Thread: partition wise aggregate wrong rows cost
Normal aggregate and partition wise aggregate have a big difference rows cost: begin; create table t1(id integer, name text) partition by hash(id); create table t1_0 partition of t1 for values with(modulus 3, remainder 0); create table t1_1 partition of t1 for values with(modulus 3, remainder 1); create table t1_2 partition of t1 for values with(modulus 3, remainder 2); commit; normal aggregate rows cost is 200. explain (verbose) select count(1) from t1 group by id; HashAggregate (cost=106.20..108.20 rows=200 width=12) --here rows is 200 Output: count(1), t1.id Group Key: t1.id -> Append (cost=0.00..87.15 rows=3810 width=4) -> Seq Scan on public.t1_0 t1_1 (cost=0.00..22.70 rows=1270 width=4) Output: t1_1.id -> Seq Scan on public.t1_1 t1_2 (cost=0.00..22.70 rows=1270 width=4) Output: t1_2.id -> Seq Scan on public.t1_2 t1_3 (cost=0.00..22.70 rows=1270 width=4) Output: t1_3.id And partition wise aggregate rows cost is 600 set enable_partitionwise_aggregate = on; explain (verbose) select count(1) from t1 group by id; Append (cost=29.05..96.15 rows=600 width=12) --here rows is 600 -> HashAggregate (cost=29.05..31.05 rows=200 width=12) --this rows looks like same as normal aggregate Output: count(1), t1.id Group Key: t1.id -> Seq Scan on public.t1_0 t1 (cost=0.00..22.70 rows=1270 width=4) Output: t1.id -> HashAggregate (cost=29.05..31.05 rows=200 width=12) Output: count(1), t1_1.id Group Key: t1_1.id -> Seq Scan on public.t1_1 (cost=0.00..22.70 rows=1270 width=4) Output: t1_1.id -> HashAggregate (cost=29.05..31.05 rows=200 width=12) Output: count(1), t1_2.id Group Key: t1_2.id -> Seq Scan on public.t1_2 (cost=0.00..22.70 rows=1270 width=4) Output: t1_2.id Source code is 15beta1(7fdbdf204920ac279f280d0a8e96946fdaf41aef)
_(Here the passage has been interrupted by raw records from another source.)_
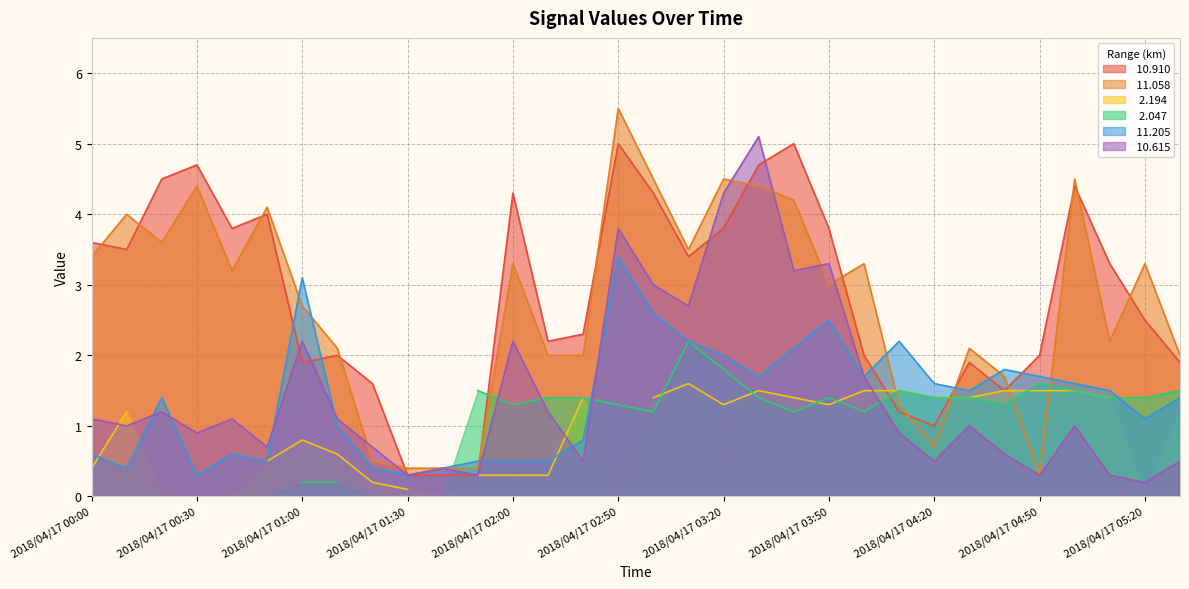

What is the spread (max minus min) of values at 2018/04/17 05:30?

1.5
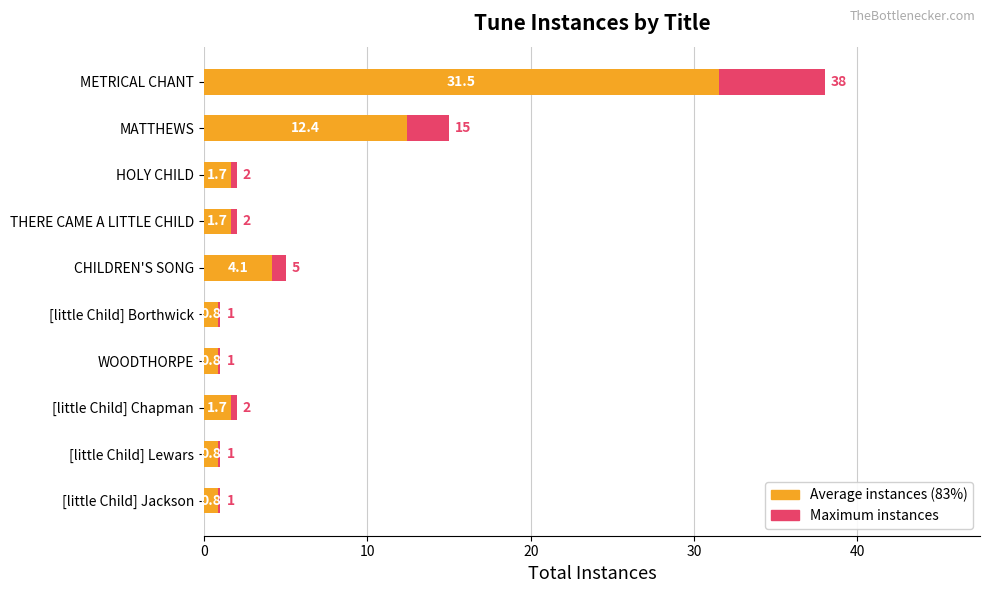

How many values in the Average instances series are below 1?

4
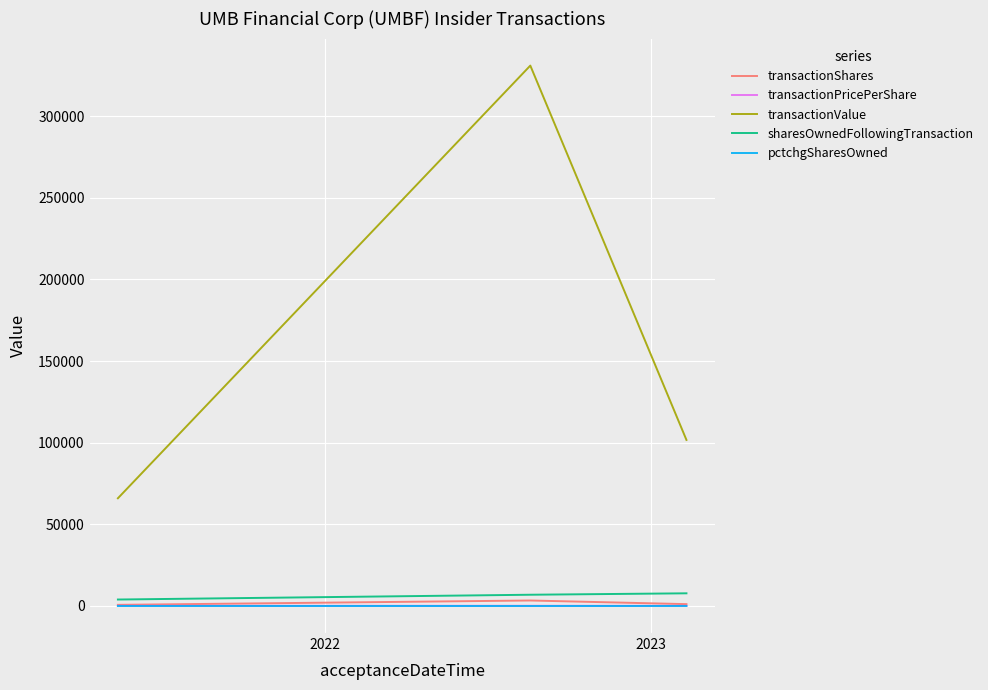

Which series has the largest range (max minus min)?

transactionValue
On Tue, 24 May 2022 at 15:38, bucoo <bucoo@sohu.com> wrote: > > Normal aggregate and partition wise aggregate have a big difference rows cost: > explain (verbose) > select count(1) from t1 group by id; > HashAggregate (cost=106.20..108.20 rows=200 width=12) --here rows is 200 > set enable_partitionwise_aggregate = on; > explain (verbose) > select count(1) from t1 group by id; > Append (cost=29.05..96.15 rows=600 width=12) --here rows is 600 I wouldn't say this is a bug. Could you not say that they're both wrong given that your tables are empty? What's going on here is that estimate_num_groups() is just returning 200, which is what it returns when there are no statistics to give any indication of a better value. 200 is returned no matter if the estimate is for a single partition or the partitioned table. For the partition-wise aggregate case, the 3 individual 200 estimates are just summed up by the Append costing code to give 600. The only way we could really do anything different here would be to have estimate_num_groups() return a default value based on the number of input rows. However, that 200 default is pretty long standing. We'd need to consider quite a bit more than this case before we could realistically consider changing it. For tables that are being created and queried quickly after, we normally tell people to run ANALYZE on the given tables to prevent this sort of thing. David
David Rowley <dgrowleyml@gmail.com> writes: > On Tue, 24 May 2022 at 15:38, bucoo <bucoo@sohu.com> wrote: >> Normal aggregate and partition wise aggregate have a big difference rows cost: > I wouldn't say this is a bug. Could you not say that they're both > wrong given that your tables are empty? We try fairly hard to ensure that the rowcount estimate for a given relation does not vary across paths, so I concur with the OP that this is a bug. Having said that, I'm not sure that the consequences are significant. As you say, the estimates seem to get a lot closer as soon as the table has some statistics. (But nonetheless, they are not identical, so it's still a bug.) regards, tom lane
> We try fairly hard to ensure that the row count estimate for a given relation > does not vary across paths, so I concur with the OP that this is a bug. Having > said that, I'm not sure that the consequences are significant. As you say, the > estimates seem to get a lot closer as soon as the table has some statistics. > (But nonetheless, they are not identical, so it's still a bug.) Yes, the estimates seem to get a lot closer as soon as the table has some statistics. > I'm not sure that the consequences are significant. At least it doesn't make any difference to me for now. I noticed this problem while testing aggregation. It looks a little weird, so I emailed. Thanks every one.